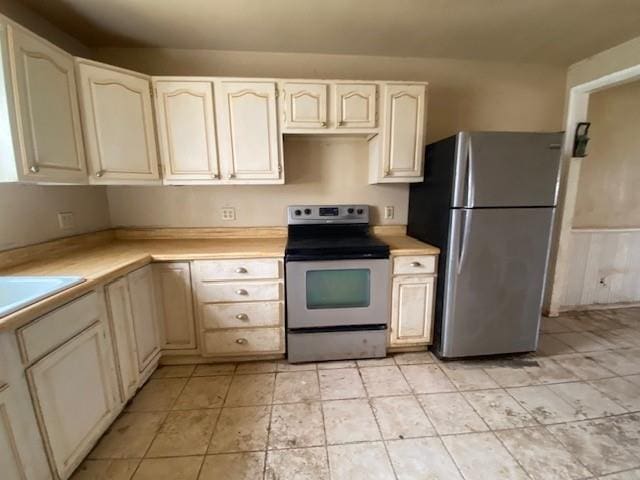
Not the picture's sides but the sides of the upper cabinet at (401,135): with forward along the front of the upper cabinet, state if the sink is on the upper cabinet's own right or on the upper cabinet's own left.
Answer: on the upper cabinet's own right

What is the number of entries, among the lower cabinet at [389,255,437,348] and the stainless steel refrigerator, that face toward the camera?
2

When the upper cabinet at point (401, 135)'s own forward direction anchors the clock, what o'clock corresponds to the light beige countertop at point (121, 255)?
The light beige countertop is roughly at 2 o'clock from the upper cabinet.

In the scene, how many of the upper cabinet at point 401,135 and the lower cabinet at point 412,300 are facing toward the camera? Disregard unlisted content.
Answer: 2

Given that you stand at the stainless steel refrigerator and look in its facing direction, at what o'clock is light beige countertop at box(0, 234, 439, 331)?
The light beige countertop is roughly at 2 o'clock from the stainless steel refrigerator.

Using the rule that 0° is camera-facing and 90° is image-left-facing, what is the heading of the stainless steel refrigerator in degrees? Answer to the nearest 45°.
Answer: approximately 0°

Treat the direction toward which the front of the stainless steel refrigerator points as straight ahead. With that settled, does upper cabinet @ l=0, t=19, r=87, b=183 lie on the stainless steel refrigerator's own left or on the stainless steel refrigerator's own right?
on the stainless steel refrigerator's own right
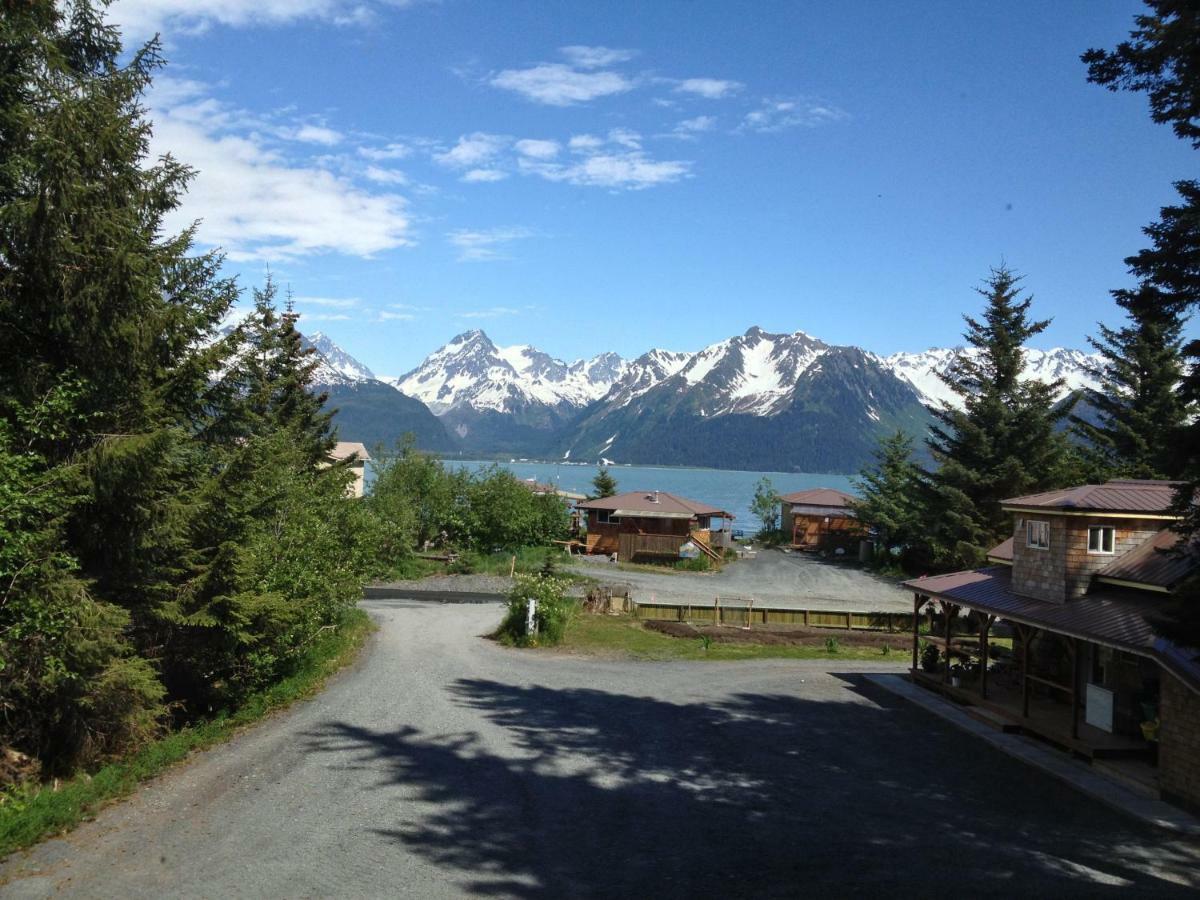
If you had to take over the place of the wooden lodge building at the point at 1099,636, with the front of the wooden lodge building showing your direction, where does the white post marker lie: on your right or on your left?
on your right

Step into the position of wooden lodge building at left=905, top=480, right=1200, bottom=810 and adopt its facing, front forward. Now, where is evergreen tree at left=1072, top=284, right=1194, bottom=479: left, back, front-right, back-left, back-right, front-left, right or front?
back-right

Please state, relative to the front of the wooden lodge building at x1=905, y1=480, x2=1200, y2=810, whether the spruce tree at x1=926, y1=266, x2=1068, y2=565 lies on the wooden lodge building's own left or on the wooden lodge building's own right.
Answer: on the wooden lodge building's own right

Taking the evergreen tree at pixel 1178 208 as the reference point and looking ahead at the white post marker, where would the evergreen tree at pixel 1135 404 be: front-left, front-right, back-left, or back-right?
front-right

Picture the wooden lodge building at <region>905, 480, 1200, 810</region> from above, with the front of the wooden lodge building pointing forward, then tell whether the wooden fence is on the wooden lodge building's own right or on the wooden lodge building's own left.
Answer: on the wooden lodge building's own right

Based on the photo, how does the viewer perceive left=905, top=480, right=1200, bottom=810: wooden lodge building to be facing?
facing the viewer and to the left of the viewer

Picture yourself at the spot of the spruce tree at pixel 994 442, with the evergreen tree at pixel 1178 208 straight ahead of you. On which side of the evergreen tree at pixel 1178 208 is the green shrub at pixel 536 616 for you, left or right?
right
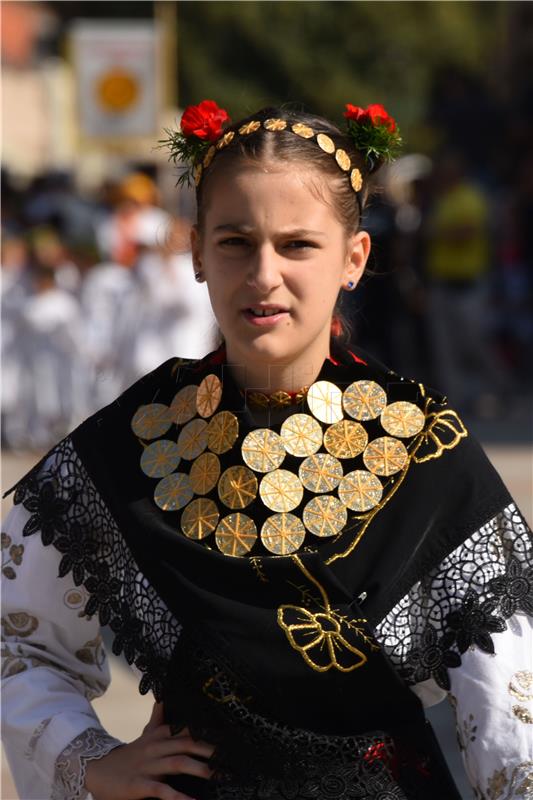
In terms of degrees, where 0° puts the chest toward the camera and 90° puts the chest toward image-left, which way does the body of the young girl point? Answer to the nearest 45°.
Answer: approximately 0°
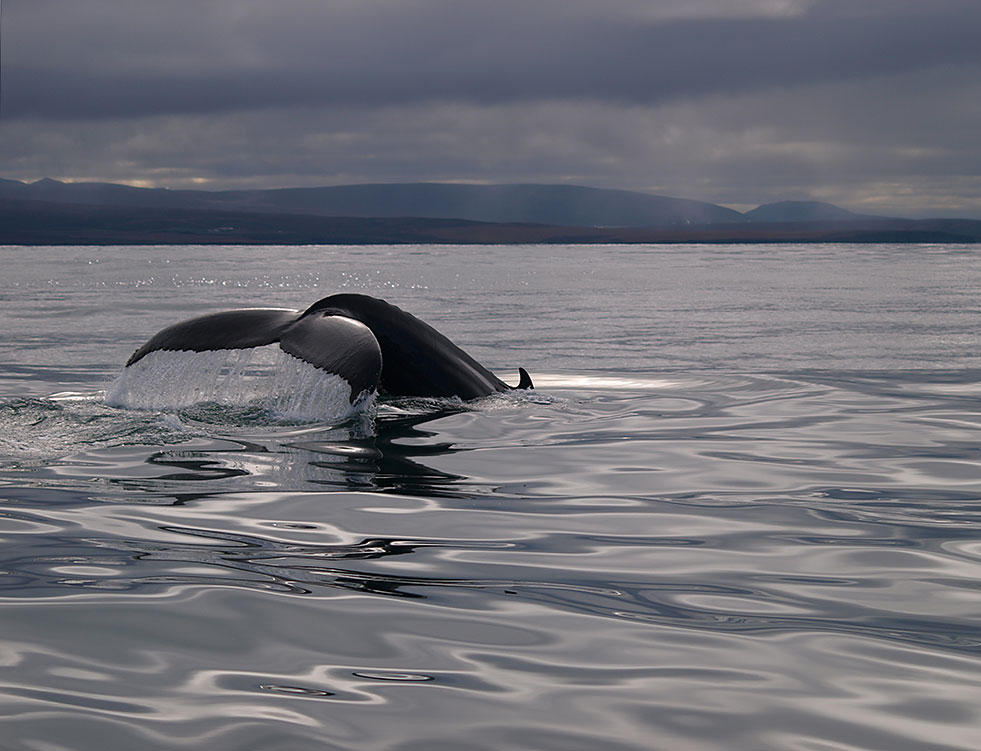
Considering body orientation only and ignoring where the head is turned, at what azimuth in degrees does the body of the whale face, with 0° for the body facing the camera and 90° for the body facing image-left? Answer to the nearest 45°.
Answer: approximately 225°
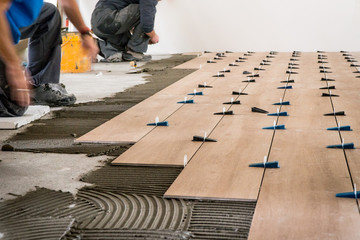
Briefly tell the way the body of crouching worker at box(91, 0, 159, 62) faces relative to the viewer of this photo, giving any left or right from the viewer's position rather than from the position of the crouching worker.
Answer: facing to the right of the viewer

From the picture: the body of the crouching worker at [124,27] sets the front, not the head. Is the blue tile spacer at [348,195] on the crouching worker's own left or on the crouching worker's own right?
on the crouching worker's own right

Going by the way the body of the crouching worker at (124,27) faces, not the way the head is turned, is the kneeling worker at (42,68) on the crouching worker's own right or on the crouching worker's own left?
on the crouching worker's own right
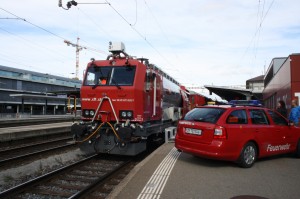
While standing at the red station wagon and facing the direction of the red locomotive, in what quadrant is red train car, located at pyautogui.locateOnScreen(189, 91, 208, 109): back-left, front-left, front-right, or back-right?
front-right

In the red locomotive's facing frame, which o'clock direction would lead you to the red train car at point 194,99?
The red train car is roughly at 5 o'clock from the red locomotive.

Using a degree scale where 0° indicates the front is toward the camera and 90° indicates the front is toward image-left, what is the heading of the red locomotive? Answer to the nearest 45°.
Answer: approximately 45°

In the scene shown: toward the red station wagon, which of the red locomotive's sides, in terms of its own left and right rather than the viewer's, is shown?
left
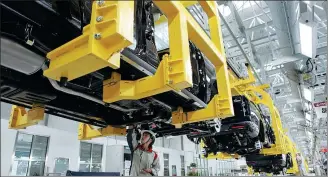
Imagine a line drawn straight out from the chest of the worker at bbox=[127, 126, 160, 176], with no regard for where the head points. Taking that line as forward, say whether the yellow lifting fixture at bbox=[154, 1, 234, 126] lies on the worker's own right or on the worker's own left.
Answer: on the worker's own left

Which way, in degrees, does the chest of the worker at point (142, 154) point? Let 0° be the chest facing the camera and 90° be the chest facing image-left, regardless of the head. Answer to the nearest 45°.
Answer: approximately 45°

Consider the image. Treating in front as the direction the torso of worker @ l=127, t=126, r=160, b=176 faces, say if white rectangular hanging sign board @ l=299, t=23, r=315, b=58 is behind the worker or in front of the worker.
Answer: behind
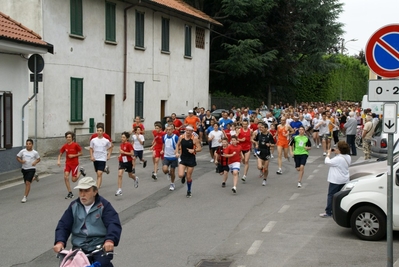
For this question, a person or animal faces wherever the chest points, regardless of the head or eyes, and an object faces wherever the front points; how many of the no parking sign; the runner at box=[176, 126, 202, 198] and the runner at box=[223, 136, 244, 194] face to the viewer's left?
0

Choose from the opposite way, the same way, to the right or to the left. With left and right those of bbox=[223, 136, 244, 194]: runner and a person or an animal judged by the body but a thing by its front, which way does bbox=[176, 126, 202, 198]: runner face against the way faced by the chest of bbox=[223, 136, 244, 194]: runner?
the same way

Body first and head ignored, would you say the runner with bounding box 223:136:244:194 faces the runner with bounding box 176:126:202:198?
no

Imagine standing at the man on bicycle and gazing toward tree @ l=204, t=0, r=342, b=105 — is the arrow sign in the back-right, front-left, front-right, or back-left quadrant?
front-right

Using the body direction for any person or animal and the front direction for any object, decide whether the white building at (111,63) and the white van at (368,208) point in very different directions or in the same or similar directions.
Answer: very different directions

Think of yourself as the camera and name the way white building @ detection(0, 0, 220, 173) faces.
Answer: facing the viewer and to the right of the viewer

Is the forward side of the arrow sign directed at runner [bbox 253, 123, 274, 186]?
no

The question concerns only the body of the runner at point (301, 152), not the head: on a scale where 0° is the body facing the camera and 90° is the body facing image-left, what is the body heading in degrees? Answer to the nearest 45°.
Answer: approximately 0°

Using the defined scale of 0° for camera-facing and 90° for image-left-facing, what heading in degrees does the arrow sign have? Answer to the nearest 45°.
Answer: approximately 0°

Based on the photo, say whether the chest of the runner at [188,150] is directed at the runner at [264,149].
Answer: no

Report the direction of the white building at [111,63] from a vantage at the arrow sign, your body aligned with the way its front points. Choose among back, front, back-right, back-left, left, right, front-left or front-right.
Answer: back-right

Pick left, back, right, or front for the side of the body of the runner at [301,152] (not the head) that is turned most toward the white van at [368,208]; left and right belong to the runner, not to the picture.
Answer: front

Description of the task:
Reproduce every one of the records above word for word, leaving out the pictures.

Answer space:
Not the picture's sides but the sides of the upper cabinet at (401,135): with forward along the front of the upper cabinet, state if the sink is on the upper cabinet's own right or on the upper cabinet's own left.
Answer: on the upper cabinet's own right

What is the number of entries, among the lower cabinet at [389,255,437,348] and the stainless steel refrigerator, that face toward the camera?
2

When the upper cabinet at point (401, 135)'s own forward direction anchors the clock, what o'clock corresponds to the light beige countertop at point (121, 255)?
The light beige countertop is roughly at 2 o'clock from the upper cabinet.

In the scene, how many of the upper cabinet at point 401,135 and the lower cabinet at point 412,300 are facing toward the camera? Disregard unlisted content.
Answer: 2

Given that you stand at the stainless steel refrigerator and look in its facing direction, at what o'clock is light beige countertop at box(0, 234, 439, 331)?
The light beige countertop is roughly at 2 o'clock from the stainless steel refrigerator.

Using the rule that 0° is camera-facing and 90° is image-left-facing, what is the heading of the stainless steel refrigerator in degrees? Answer to the nearest 45°.
Answer: approximately 0°

Treat the direction toward which the front of the stainless steel refrigerator points as straight ahead. With that settled, does upper cabinet @ l=0, t=19, r=87, b=183 lie on the stainless steel refrigerator's own left or on the stainless steel refrigerator's own right?
on the stainless steel refrigerator's own right
If you had to take over the place of the wooden lodge building at the point at 1099,636, with the front of the wooden lodge building showing your direction, where does the white post marker lie: on your right or on your left?
on your right

Step into the position of wooden lodge building at left=905, top=480, right=1200, bottom=810 and adopt its facing, front forward. Now, where is evergreen tree at left=1072, top=284, right=1194, bottom=479: left, back, front-right, back-left, back-right, front-left, right or front?
back-right

Please state, relative to the front of the wooden lodge building at x1=905, y1=480, x2=1200, y2=810, whether the spruce tree at x1=926, y1=266, x2=1068, y2=565 lies on the wooden lodge building's own left or on the wooden lodge building's own right.
Answer: on the wooden lodge building's own right

Taking the evergreen tree at pixel 1178 208 as the reference point and looking ahead at the white post marker, where would the evergreen tree at pixel 1135 404 be: front-left, front-right, back-left, or back-right?
front-right

Picture the wooden lodge building at <region>905, 480, 1200, 810</region> from above, with the front of the wooden lodge building pointing forward, then tell whether the wooden fence is on the wooden lodge building's own right or on the wooden lodge building's own left.
Answer: on the wooden lodge building's own right

Based on the photo, how does the viewer perceive left=905, top=480, right=1200, bottom=810: wooden lodge building to be facing?
facing the viewer and to the left of the viewer

Picture yourself at the spot of the spruce tree at pixel 994 442, with the evergreen tree at pixel 1178 208 straight ahead of you. On which side of the evergreen tree at pixel 1178 208 is the green shrub at pixel 536 616 for you, left or right?
right
In terms of degrees, where 0° puts the chest toward the camera and 90° puts the chest toward image-left, which way does the body of the young girl point? Answer to the nearest 45°.
Answer: approximately 0°
Considering body orientation only and ignoring where the head is turned, at what azimuth in degrees does the body of the whale face, with 0° for the body facing the camera and 90° for the body facing image-left? Answer to the nearest 45°.
Answer: approximately 225°
Briefly tell the way the body of crouching worker at box(91, 0, 159, 62) faces relative to the viewer of this photo, giving any left or right from the viewer's position rather than from the position of the crouching worker.
Answer: facing to the right of the viewer

From the picture: the body of the crouching worker at [124,27] sets the front, not the head. Is the blue tile spacer at [348,195] on the crouching worker's own left or on the crouching worker's own right?
on the crouching worker's own right

Going by the way the body of the crouching worker at (124,27) faces, not the way the head is turned, is the kneeling worker at (42,68) on the crouching worker's own right or on the crouching worker's own left?
on the crouching worker's own right
While standing at the red station wagon and facing the direction of the red locomotive, in what quadrant is red train car, located at pyautogui.locateOnScreen(189, 91, 208, 109): back-left, front-left, front-right, or back-right?
front-right

In the red locomotive's facing frame, which o'clock direction would lead you to the red train car at point 194,99?
The red train car is roughly at 5 o'clock from the red locomotive.

Using a degree scale where 0° indicates the front is toward the camera and 90° indicates the front is toward image-left, what is the heading of the red locomotive? Answer to the nearest 45°.
Answer: approximately 45°

In the scene shown: toward the red station wagon, which of the red locomotive's sides, in terms of its own left and right rather than the viewer's, is shown?
left
Imagine a line drawn straight out from the chest of the worker at bbox=[127, 126, 160, 176], with no regard for where the head points. Taking that line as forward, say whether the yellow lifting fixture at bbox=[154, 1, 234, 126] lies on the worker's own right or on the worker's own left.
Answer: on the worker's own left

Which way, in degrees, does the chest of the worker at point (142, 154) point? Let 0° be the chest facing the camera and 90° be the chest facing image-left, regardless of the head. Answer to the nearest 45°.
Answer: approximately 45°

Consider the image. Treating in front as the direction the torso of worker @ l=127, t=126, r=160, b=176 faces, say if white rectangular hanging sign board @ l=299, t=23, r=315, b=58 is behind the worker or in front of the worker.
Answer: behind
For this question, a person or animal faces wherever the chest points, regardless of the head or eyes, and an object faces wherever the front points; how many of the no parking sign; the runner at box=[176, 126, 202, 198] and the runner at box=[223, 136, 244, 194] face to the viewer's left?
0

Choose from the opposite way, the same way, to the right or to the left. With left and right those of bbox=[223, 136, 244, 194]: runner and a person or an animal judged by the body but a thing by its front, which way does bbox=[176, 126, 202, 198]: runner face against the way faced by the chest of bbox=[223, 136, 244, 194]: runner?
the same way

Body first and head ignored, would you say the runner with bounding box 223:136:244:194 faces the runner with bounding box 176:126:202:198?
no

Imagine standing at the man on bicycle and gazing toward tree @ l=204, t=0, r=342, b=105 — is the arrow sign in the back-right, front-left, front-right, or back-left quadrant?
front-right

Using the body direction for any person or animal and the front direction for any object, decide whether the white building at (111,63) and the white van at (368,208) point in very different directions or in the same or similar directions.
Answer: very different directions

Think of yourself as the camera and name the way white building @ detection(0, 0, 220, 173) faces.
Answer: facing the viewer and to the right of the viewer

Is the forward side of the arrow sign directed at runner [bbox 253, 123, 274, 186]?
no

The question concerns only the body of the runner at point (301, 152), not the head: on a scale where 0° is the body facing the camera and 90° is the body facing image-left, what is the body heading in degrees? Answer to the nearest 45°.
Answer: approximately 0°

Using the defined scale of 0° for camera-facing and 90° for image-left-facing, what heading in degrees does the arrow sign have? Answer to the nearest 45°.
Answer: approximately 0°

Based on the photo, say whether the chest of the runner at [188,150] is directed at the runner at [264,149].
Answer: no

Report the direction of the white building at [111,63] from a vantage at the arrow sign, your body aligned with the way its front points. Choose among back, front, back-right, back-left, left, right, front-left or front-right.
Answer: back-right

Pick left, back, right, or front for the side of the body of the runner at [301,152] (not the head) that is turned most toward the white van at [368,208]; left and right belong to the runner, not to the picture.
Answer: front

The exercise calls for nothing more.